The $6,000 grant will be used to purchase equipment. Myers said the plan is for the meadery to be open by this summer.

“Our hope is that we will have a hand in helping breathe life back into downtown Marion,” said Myers. “We are confident that Keeper’s Cut Meadery will be just what we hope for downtown Marion, McDowell County and western North Carolina residents and a great stop for tourists.”

The news release from WNC Agricultural Options states that a couple in Graham County received a similar grant for their planned meadery.

“Jessica and Aron Wher of Wehrloom Honey in Graham County expect that their mead, a honey-based wine, will gain a national customer base,” reads the news release. “Nationwide, there are fewer than 300 meaderies in the country, in comparison to nearly 9,000 fruit-based wineries.

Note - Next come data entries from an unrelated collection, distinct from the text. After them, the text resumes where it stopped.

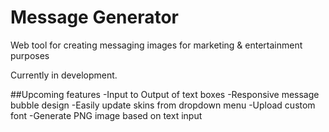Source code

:# Message Generator
Web tool for creating messaging images for marketing  &amp; entertainment purposes

Currently in development. 

##Upcoming features
-Input to Output of text boxes 
-Responsive message bubble design
-Easily update skins from dropdown menu
-Upload custom font
-Generate PNG image based on text input
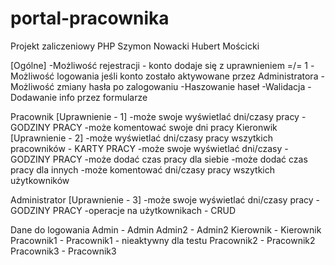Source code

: # portal-pracownika
Projekt zaliczeniowy PHP
Szymon Nowacki
Hubert Mościcki



[Ogólne]
-Możliwość rejestracji - konto dodaje się z uprawnieniem =/= 1
-Możliwość logowania jeśli konto zostało aktywowane przez Administratora
-Możliwość zmiany hasła po zalogowaniu
-Haszowanie haseł
-Walidacja
-Dodawanie info przez formularze

Pracownik [Uprawnienie - 1]
-może swoje wyświetlać dni/czasy pracy - GODZINY PRACY
-może komentować swoje dni pracy 
Kieronwik [Uprawnienie - 2]
-może wyświetlać dni/czasy pracy wszytkich pracowników - KARTY PRACY
-może swoje wyświetlać dni/czasy - GODZINY PRACY
-może dodać czas pracy dla siebie
-może dodać czas pracy dla innych
-może komentować dni/czasy pracy wszytkich użytkowników

Administrator [Uprawnienie - 3]
-może swoje wyświetlać dni/czasy pracy - GODZINY PRACY
-operacje na użytkownikach - CRUD


Dane do logowania
Admin - Admin
Admin2 - Admin2
Kierownik - Kierownik
Pracownik1 - Pracownik1 - nieaktywny dla testu
Pracownik2 - Pracownik2 
Pracownik3 - Pracownik3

They are also incorporating their meadery into their local retail center and educational center, where they sell honey products and offer a pollinator walking path for visitors.”

Like Myers and Curran, the Whers hope that their meadery will boost the economy of their county.

“What began in 2011 as a hobby quickly became a passion, and, in our community — where little job opportunities were to be had — a full-time job for both myself and my husband,” Jessica Wher said in the news release. “We have spent the last five years dedicating countless hours to creating a business that fully supports our family and two other full-time employees."

As their business expands, they expect to hire more employees, according to the news release.